Lesbian, gay, bisexual and transgender history month is being celebrated throughout February with a number of events and talks taking place across south west London.
The focuses of this year’s celebrations are the hidden histories of homosexuality and Coded Lives, in a bid to continue the ever-growing acceptance of varying sexuality in the UK.
Among the 10th anniversary celebrations famous gay icons of the past will be studied through talks and schemes that are taking place to raise awareness of matters affecting the LGBT community.
Wandsworth LGBT forum is one of the groups organising events that include a screening of Love Is Strange at the Clapham Picturehouse on Thursday February 12, with a guest introduction by MP for Battersea Jane Ellison.

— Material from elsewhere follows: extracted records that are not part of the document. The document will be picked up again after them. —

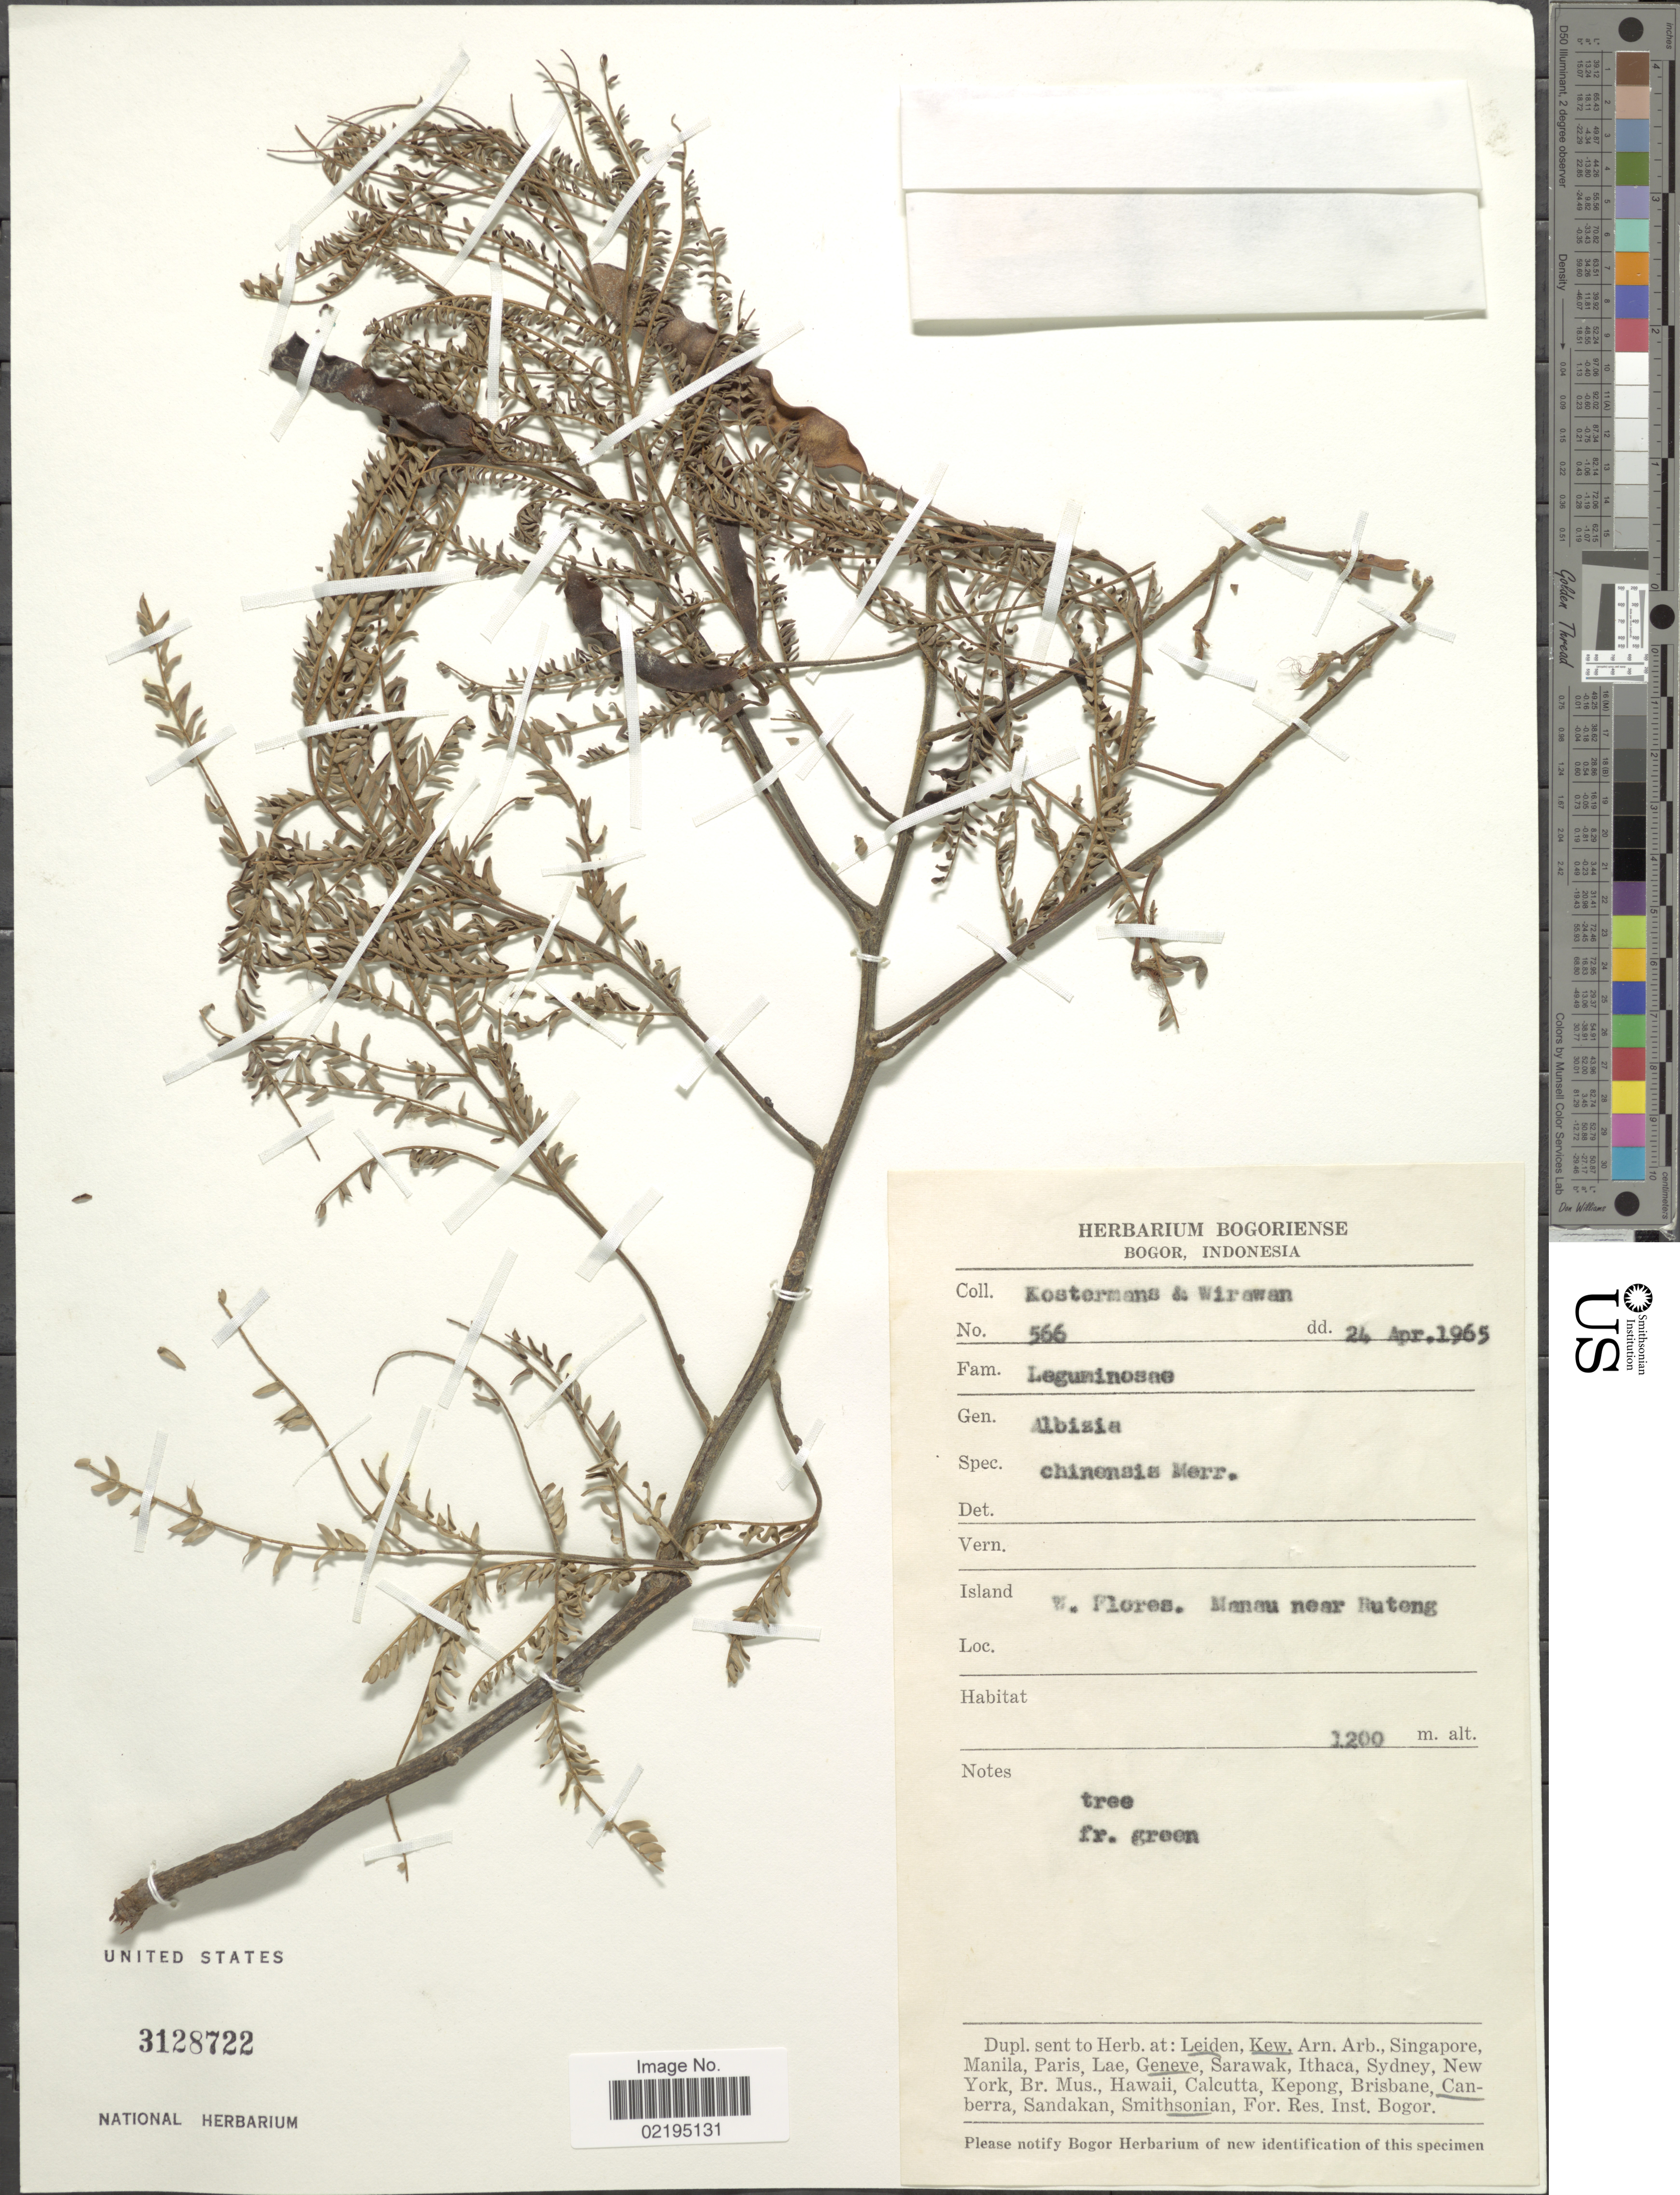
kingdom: Plantae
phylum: Tracheophyta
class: Magnoliopsida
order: Fabales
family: Fabaceae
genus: Albizia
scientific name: Albizia chinensis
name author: (Osbeck) Merr.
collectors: A. J. G. Kostermans & -. Wirawan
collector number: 566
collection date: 1965-04-24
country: Indonesia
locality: W. Flores, Manau near Ruteng. [interpreted]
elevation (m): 1200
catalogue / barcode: US 3128722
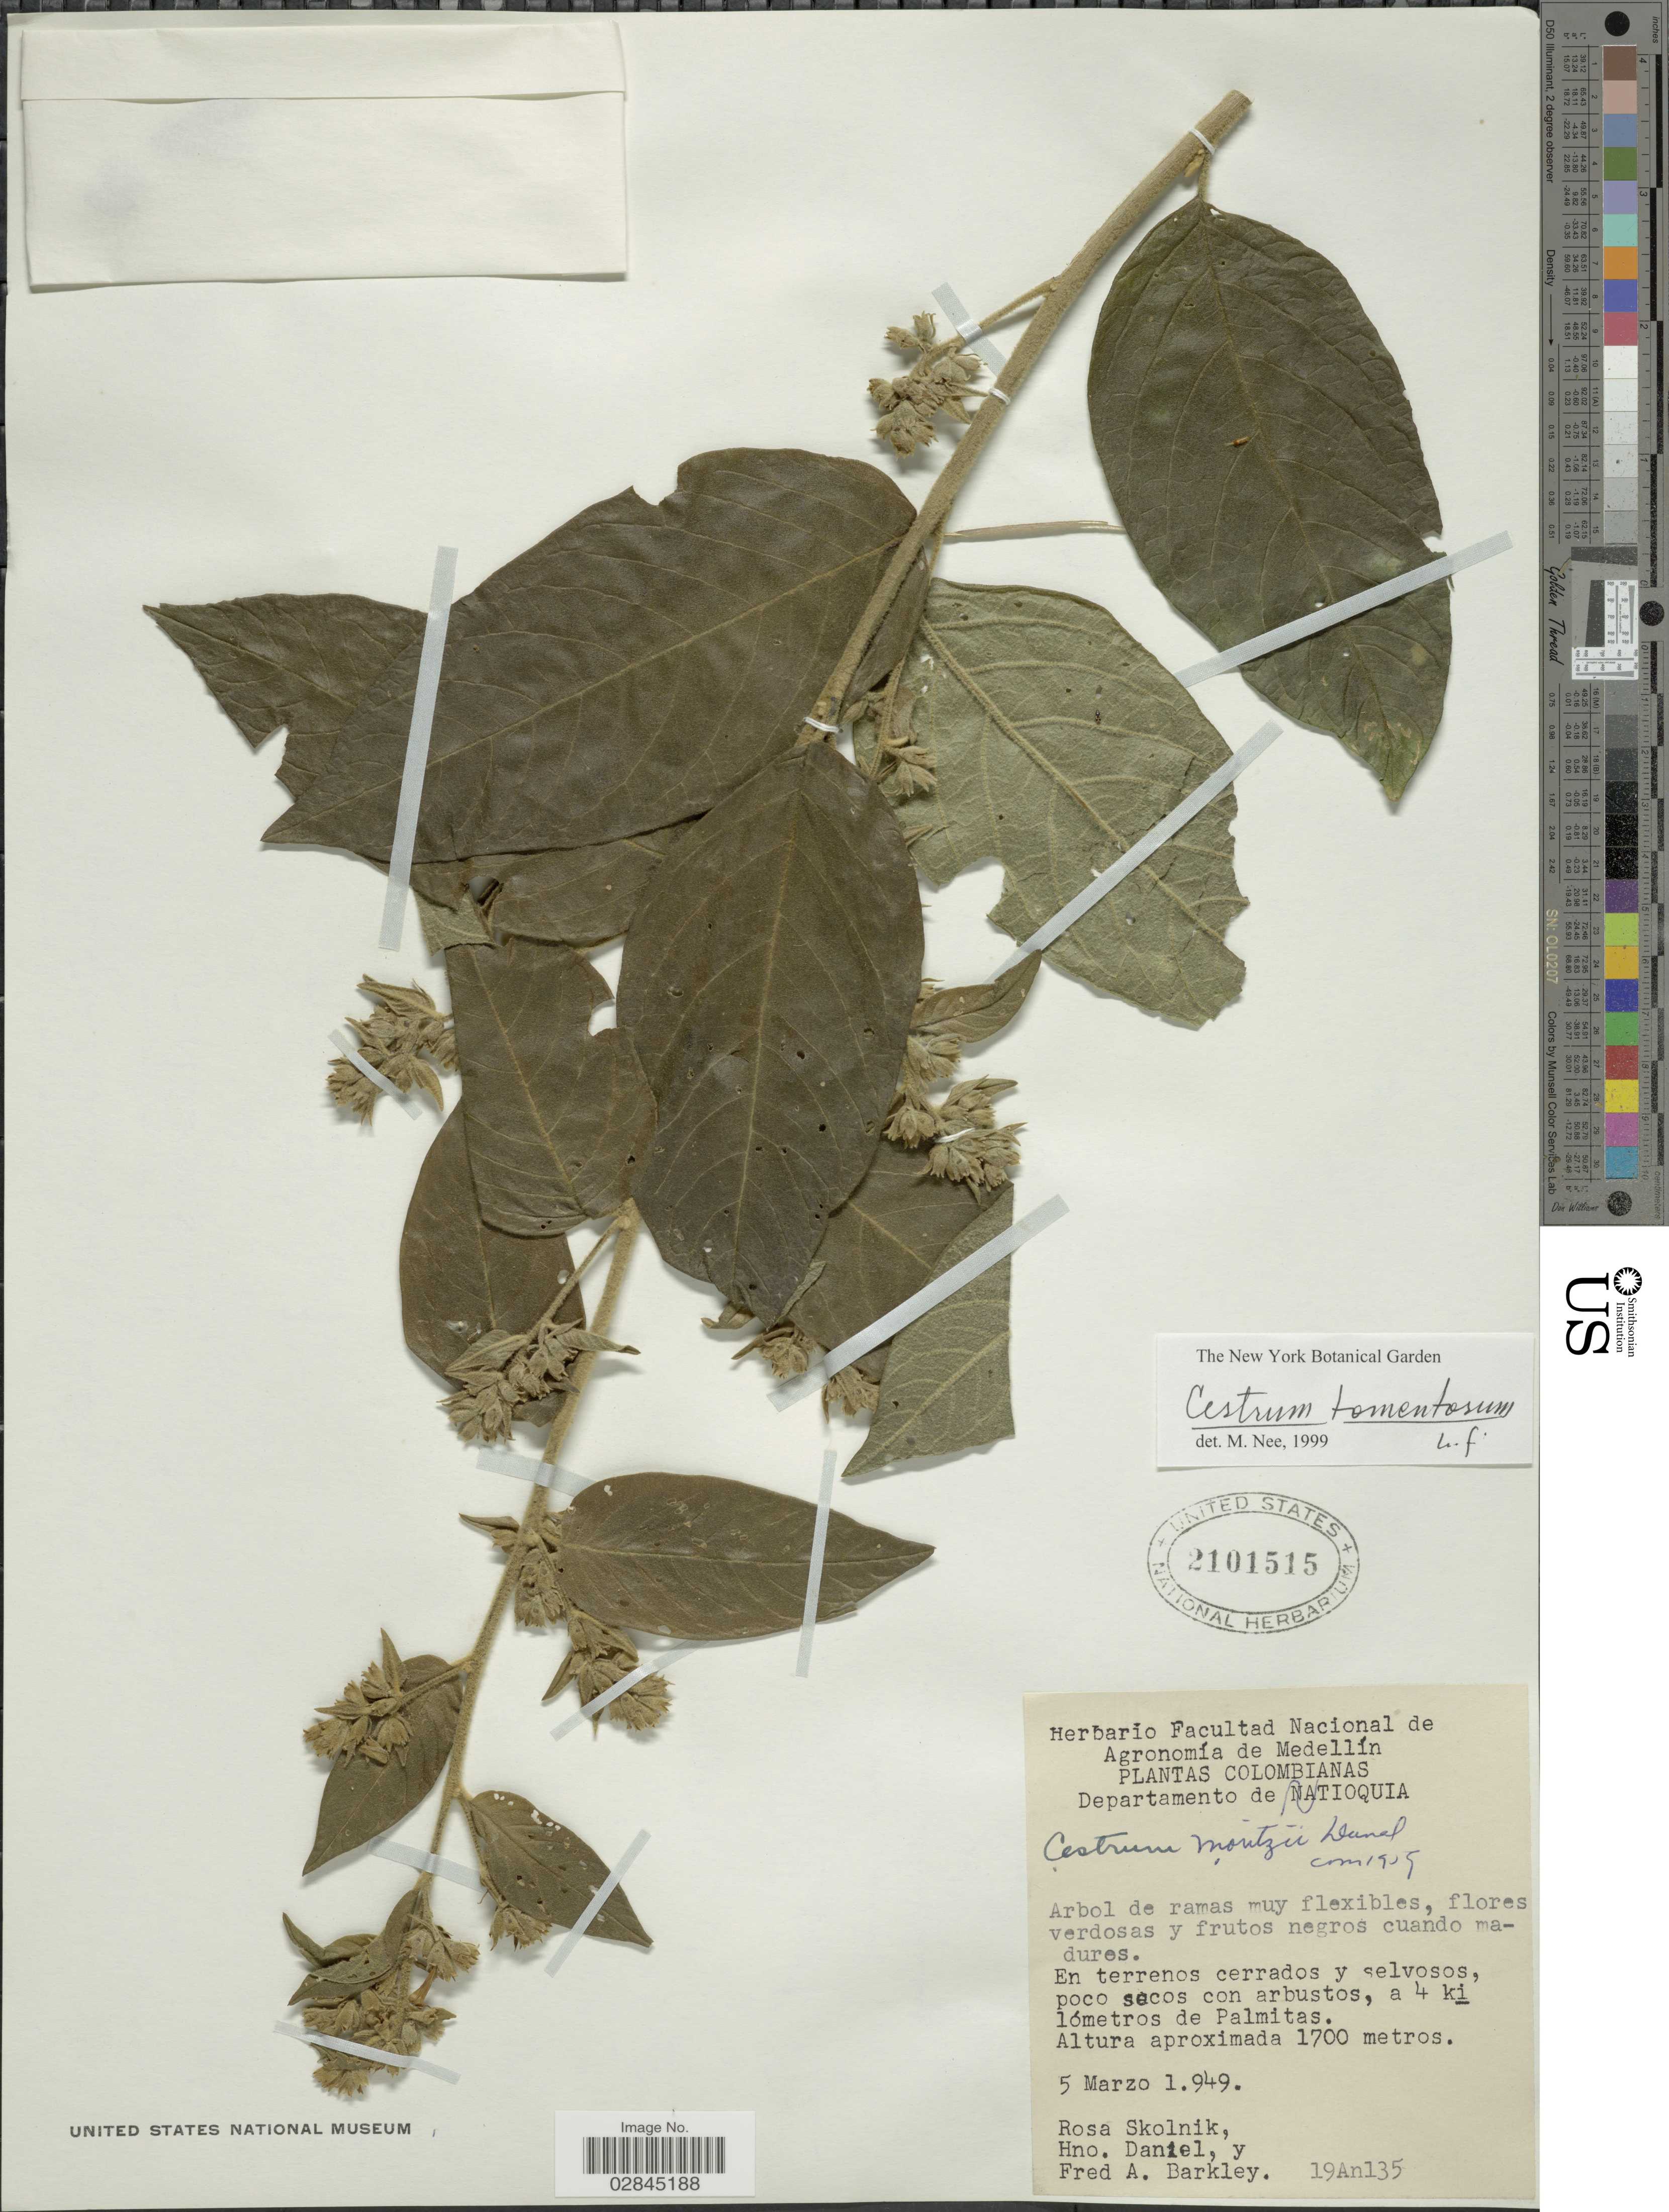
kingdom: Plantae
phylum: Tracheophyta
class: Magnoliopsida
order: Solanales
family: Solanaceae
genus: Cestrum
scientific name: Cestrum tomentosum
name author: L. f.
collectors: R. Skolnik, H. Daniel & F. A. Barkley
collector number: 19An135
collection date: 1949-03-05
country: Colombia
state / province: Antioquia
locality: Departamento de Antioquia, a 4 kilómetros de Palmitas.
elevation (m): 1700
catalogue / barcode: US 2101515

The same evening lesbian comedian Clare Summerskill will visit Putney Library to talk about her experiences as a member of the LGBT community and her most recent book, Fifty Years of Lesbian and Gay Oral History.
Tales of gay or bisexual women’s experiences of coming out are being recounted at Brixton Library on February 25, inviting any women to come along and share their own stories.
The event will also stage a short play written by Amie Taylor called Princess and Princess, encompassing life as a lesbian looking for love in a city.
Putney Library will also host author and principal lecturer at Roehampton University, Louise Tondeur, on Thursday February 26, who will be talking about LGBT history has affected and influenced her work.
There will be comedy from award-winning Rosie Wilby, as she brings her show Nineties Woman to Croydon’s Spreadeagle Theatre on Friday February 27.
The following Saturday evening The Victoria and Albert Museum will host a seminar focused on sexual identities and alternative queer reading of museum objects with guest speakers and filmmakers.
Featured figures throughout the festival will be icons such as Anne Lister, who kept a coded diary of sexual experiences in a time when she couldn’t be openly lesbian.
Actors Kenneth Williams and Hugh Paddick will also appear, they popularised the secret ‘gay’ language of Polari in a 1960s BBC radio show Round the Horne.
Polari, which has fallen out of use since the decriminalisation of homosexuality in the 1960s, was a secret slang made up of Roma words, backwards words and euphemisms that allowed LGBT people to talk in code.
Internationally famous figures such as bisexual artist Frida Kahlo and transsexual Le Chevalier d’Eon Beaumont, who lived for 30 years as a woman after the French Revolution, will also be studied.